ちなみに世界樹は魔の森の奥の奥にある。前世で秋が貴族による転移の罠で魔の森に飛ばされた先に存在していた。
(流石にその貴族と共犯者はもう居ないか…俺の手で引導を渡したかったな…お陰で世界樹を見つけれたから、まあいいか…)
「まあまずは精霊樹だっと着いたな」
精霊の森の入り口に降り立つ。変わらないなーと呟きながら鬱蒼とした森を眺める。精霊の森というからにはちゃんと精霊は存在しているので暫し待つ。
(たしか気に入らないヤツは迷わせるだったか?アキの時は迷わずに行けたから大丈夫だと思うけど)
「エルメスか…護衛のエルフの姉ちゃんどうなったかな?200年だからまだ生きてるのか?」
聖女の護衛はエルフの戦士と魔法使いの姉妹だった。
(妹の魔法使いはどうでもいいや、嫌味と悪意の塊だ…あいつのせいでサティちゃんに迂闊に近付けなくなった。でも姉の戦士のサティちゃんは美人さんで優しかったなあ、一時期好きだったし。実家がエルメスだし生きてたら街で会えるかな?)
エルフは森に住んでいない、一般的な街の家に住んでいる。
(森に住んでいないと知った時はびっくりしたな…ん?)
「妖精…か?」
淡いピンクに光る珠に、蝶々の羽が付いた様なモノが飛んでいる。カナンの前に留まり、森の奥へと誘うように飛び立った。
「前もこんなんだったか?まあいいか、ついていこう」
道なき道を歩く、妖精は進む先で待っているように、飛んでは止まりを繰り返している。
(珍しいよな、妖精なんて初めて見たよ)
前世では蒼白い光を放つ丸い精霊の案内だった。元気にしているかなーと思いながら森の奥へと進む。やがて精霊樹にたどり着いた。

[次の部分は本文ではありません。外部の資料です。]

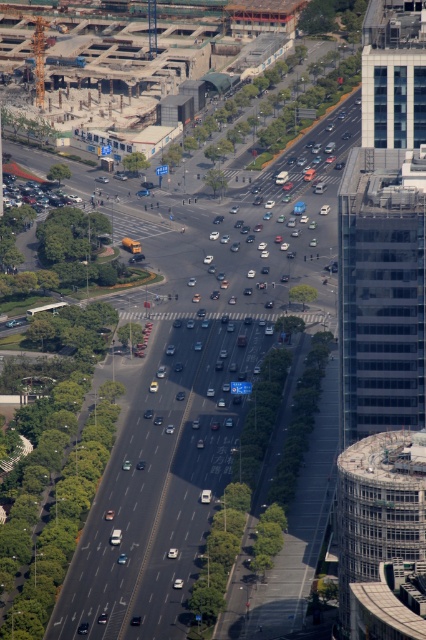
You are a drone operator trying to capture a photo of the glassy blue skyscraper at upper right and the concrete textured building at right. Which one should you adjust your camera focus to first if you want both to be in focus?

The concrete textured building at right is closer to the viewer than the glassy blue skyscraper at upper right, so you should focus on the concrete textured building at right first to ensure both are in focus.

You are a drone operator trying to deliver a package to the transparent glass skyscraper at right. Your drone has a maximum flight height of 100 meters. Can you safely fly over the concrete textured building at right to reach your destination?

The transparent glass skyscraper at right is located above the concrete textured building at right, so yes, the drone can safely fly over the concrete textured building at right to reach the transparent glass skyscraper at right as it is positioned higher.

You are a drone operator flying a drone that needs to capture a photo of the transparent glass skyscraper at right and the concrete textured building at right. Which building should you adjust your drone to focus on first to ensure it appears larger in the photo?

The transparent glass skyscraper at right is closer to the viewer than the concrete textured building at right, so focusing on it first will make it appear larger in the photo.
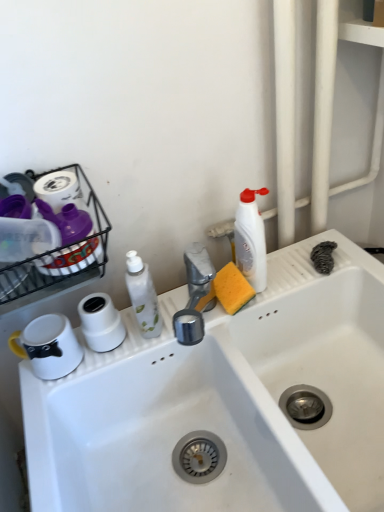
This screenshot has width=384, height=512. Find the location of `vacant area that lies to the right of white plastic bottle at upper right, which is the second cleaning product in left-to-right order`. vacant area that lies to the right of white plastic bottle at upper right, which is the second cleaning product in left-to-right order is located at coordinates (309, 265).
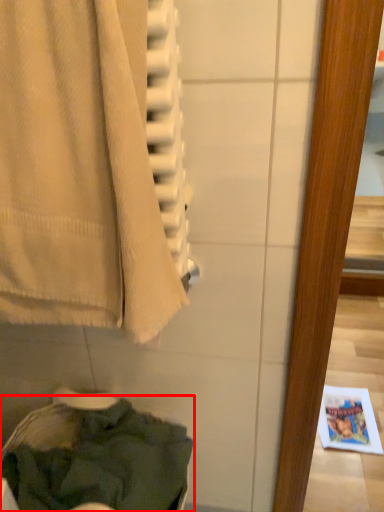
Question: Considering the relative positions of clothing (annotated by the red box) and towel in the image provided, where is clothing (annotated by the red box) located with respect to the staircase?

Choices:
 (A) right
 (B) left

Answer: (B)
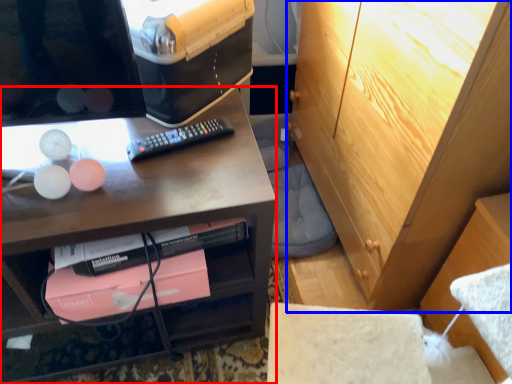
Question: Which object appears closest to the camera in this image, desk (highlighted by a red box) or cabinetry (highlighted by a blue box)?

Choices:
 (A) desk
 (B) cabinetry

Answer: (A)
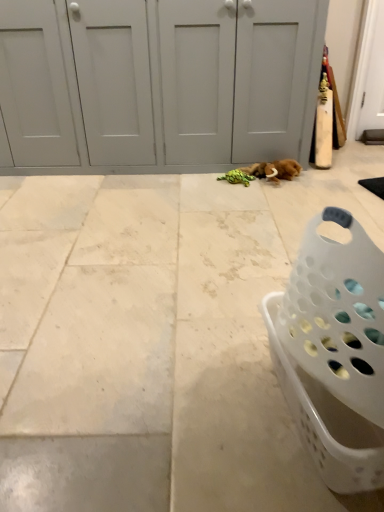
Locate an element on the screen. The width and height of the screenshot is (384, 512). free spot in front of white matte door at center is located at coordinates (140, 240).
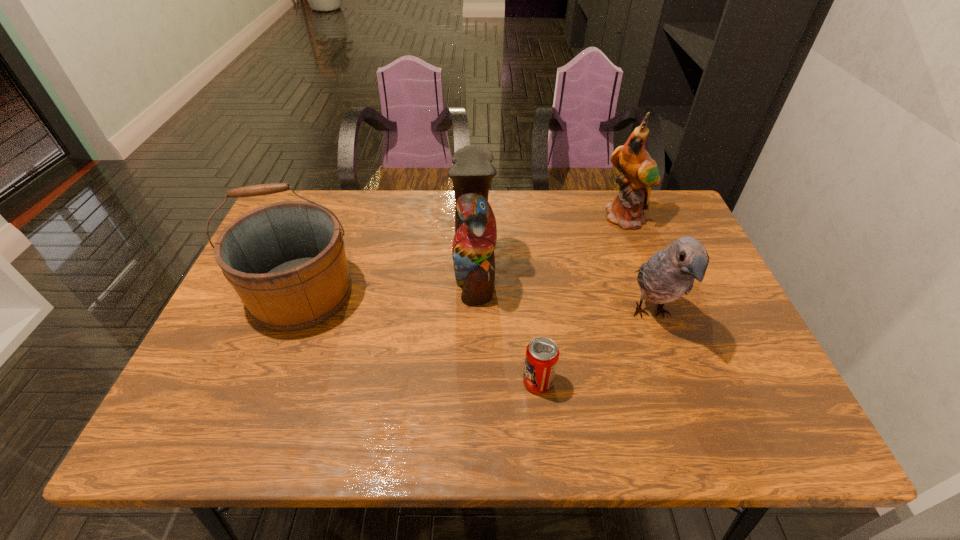
The height and width of the screenshot is (540, 960). Find the location of `vacant point that satisfies the following two spatial constraints: 1. at the face of the fourth object from right to left; 2. on the right side of the soda can`. vacant point that satisfies the following two spatial constraints: 1. at the face of the fourth object from right to left; 2. on the right side of the soda can is located at coordinates (472, 382).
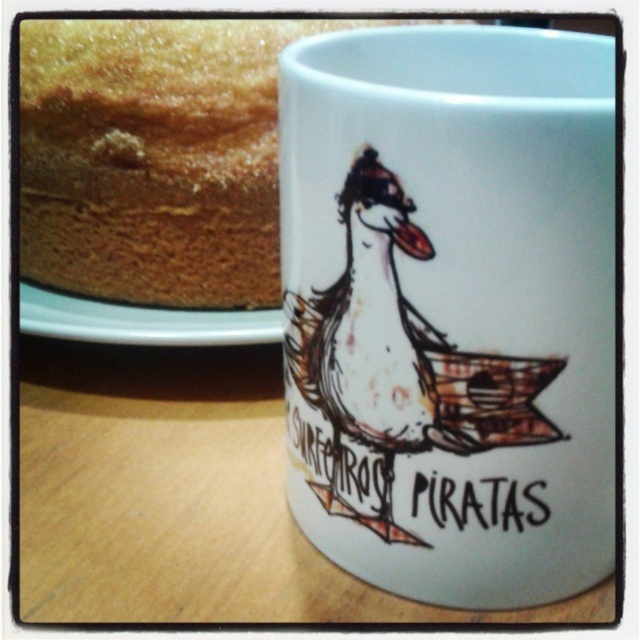
You are setting up a table for a tea party and need to place the white matte mug at upper center and the white glossy plate at upper left. According to the image, which item is closer to you?

The white matte mug at upper center is closer to you since it is in front of the white glossy plate at upper left.

You are a barista preparing drinks and need to place the white matte mug at upper center and the white glossy plate at upper left on a shelf. The shelf has a height limit of 12 inches. Can both items fit vertically on the shelf without exceeding the height limit?

The white matte mug at upper center is much taller than the white glossy plate at upper left. Since the shelf has a height limit of 12 inches, both items can fit vertically as the mug, being the taller one, is still within the height limit.

You are taking a photo of the ceramic mug and the cake in the background. Which point, point (x=544, y=262) or point (x=273, y=330), is closer to the camera?

Point (x=544, y=262) is closer to the camera than point (x=273, y=330).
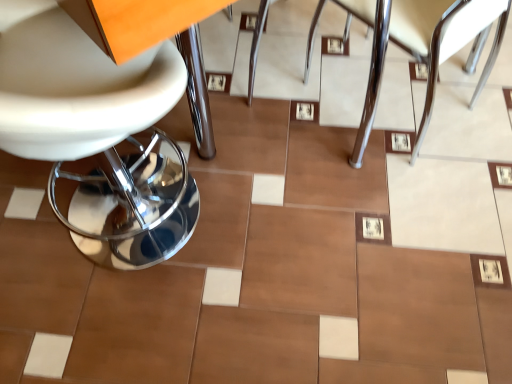
At what (x,y) coordinates should I click in order to perform the action: click on vacant area located to the right-hand side of white leather chair at left, the 1th chair from the left. Please return your answer as a coordinate pair (x, y). This screenshot has height=384, width=512. Looking at the image, I should click on (283, 269).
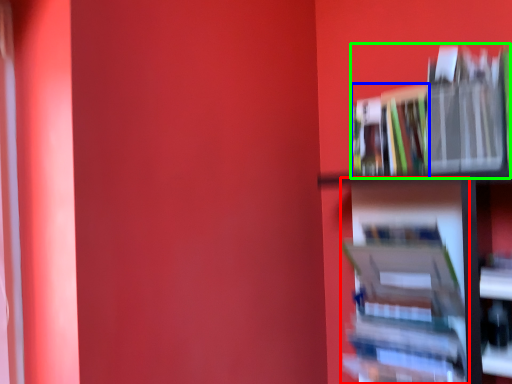
Question: Based on their relative distances, which object is nearer to book (highlighted by a red box)? Choose from book (highlighted by a blue box) and book (highlighted by a green box).

Choices:
 (A) book
 (B) book

Answer: (B)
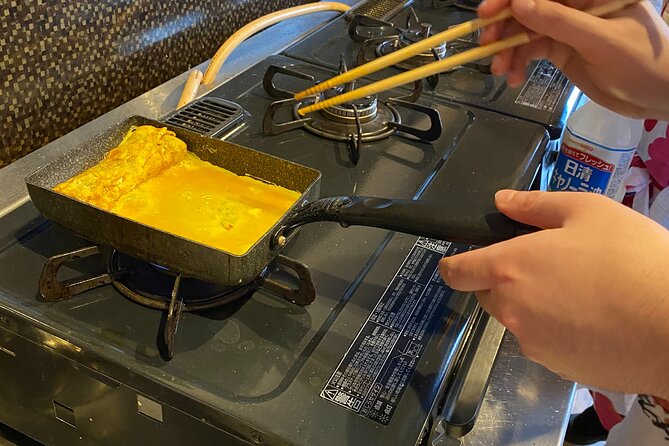
In order to click on stove top in this screenshot , I will do `click(494, 154)`, `click(504, 99)`.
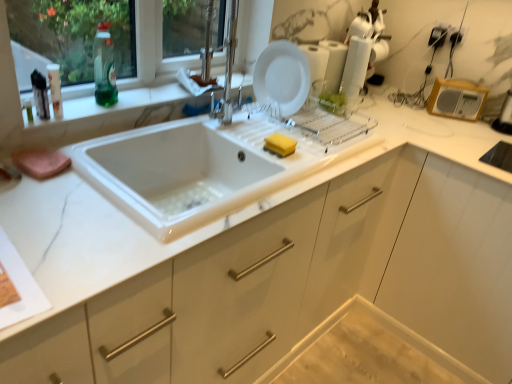
You are a GUI agent. You are given a task and a screenshot of the screen. Output one action in this format:
    pyautogui.click(x=<x>, y=<y>)
    Task: Click on the vacant region to the left of yellow sponge at sink
    This screenshot has width=512, height=384.
    Given the screenshot: What is the action you would take?
    pyautogui.click(x=238, y=135)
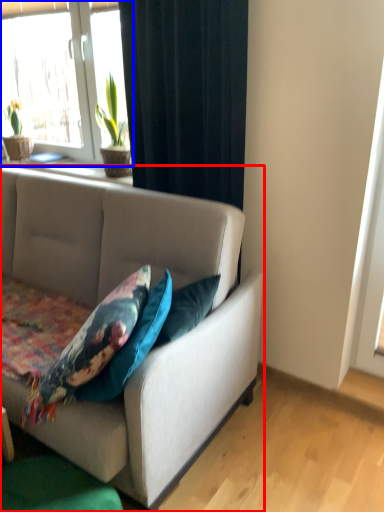
Question: Which of the following is the farthest to the observer, studio couch (highlighted by a red box) or window (highlighted by a blue box)?

Choices:
 (A) studio couch
 (B) window

Answer: (B)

「おっここだここだ。ありがとうな妖精ちゃん。これ飲むか?」
妖精に精霊水のビンを渡す。
(精霊水は作れるから沢山あるしな)
精霊水は天然物は精霊の森の奥地に、人工的には、赤、青、黄、緑、白、黒、灰色属性の魔力を同時に水に浸透させれば作れる。7属性以上の持ち主じゃないと作れないのでどっちみち貴重品なのは変わらない。
「おお、飲んでる、美味しいか?」
(天然物より濃度が濃いから精霊にも人気だったな)
『あり…がと…』
「ん?喋れるのか?どういたしまして。こっちこそ案内してくれてありがとな」
『まりょく…ふえたから』
「魔力が増えると喋れるだけのモノになるんだなー」
『おねがい…ある』
「ん?なんだ?ちょっと素材取ってからでいいか?」
『うん』
「じゃあちょっと待ってな」
精霊樹といっても大きな木ではなく、蒼白く光る木の事だ。
精霊とか妖精が居るところによく群生しているらしい。
なのでとりあえず10本くらい頂く。
(いっぱいあるからな、前世は100本くらいでもいいよって言われたから大丈夫)
「お待たせ、精霊水足しとくな。おねがいってなんだい?」
『うん…おくにまもの…すみついた…たおして』
「おう魔物か、いいぞ…あ…もしかしてそれって精霊を食べるやつか?」
『うん…みんなこわがってる』
「お、おう頑張ってみるわ」
(想像通りならキツいか?全盛期なら余裕のよっちゃんだが、今は子供の身体だからな…)
『こっち』
「案内してくれるのね…わかった。あ、俺はカナン。君は名前あるのか?」
『ない』
「そいじゃフェアリーだから…リーリアな」
『りーりあ』
「そう名前、嫌だったか?」
『ありがと』
リーリアの案内で更に奥へと進む。
(この魔物の気配、これは当たりか?)
『ついた…おねがい』
「お、おうまかせとけ…」
(あちゃー)
着いた先。少し開けた場所に存在していた魔物。
赤、青、黄、緑の光に包まれたゴーレムの様な人型。
それは太古より存在する原生生物の集合体。
精霊を食べれば食べるほど強くなり、過去の記録では魔王を凌駕したという。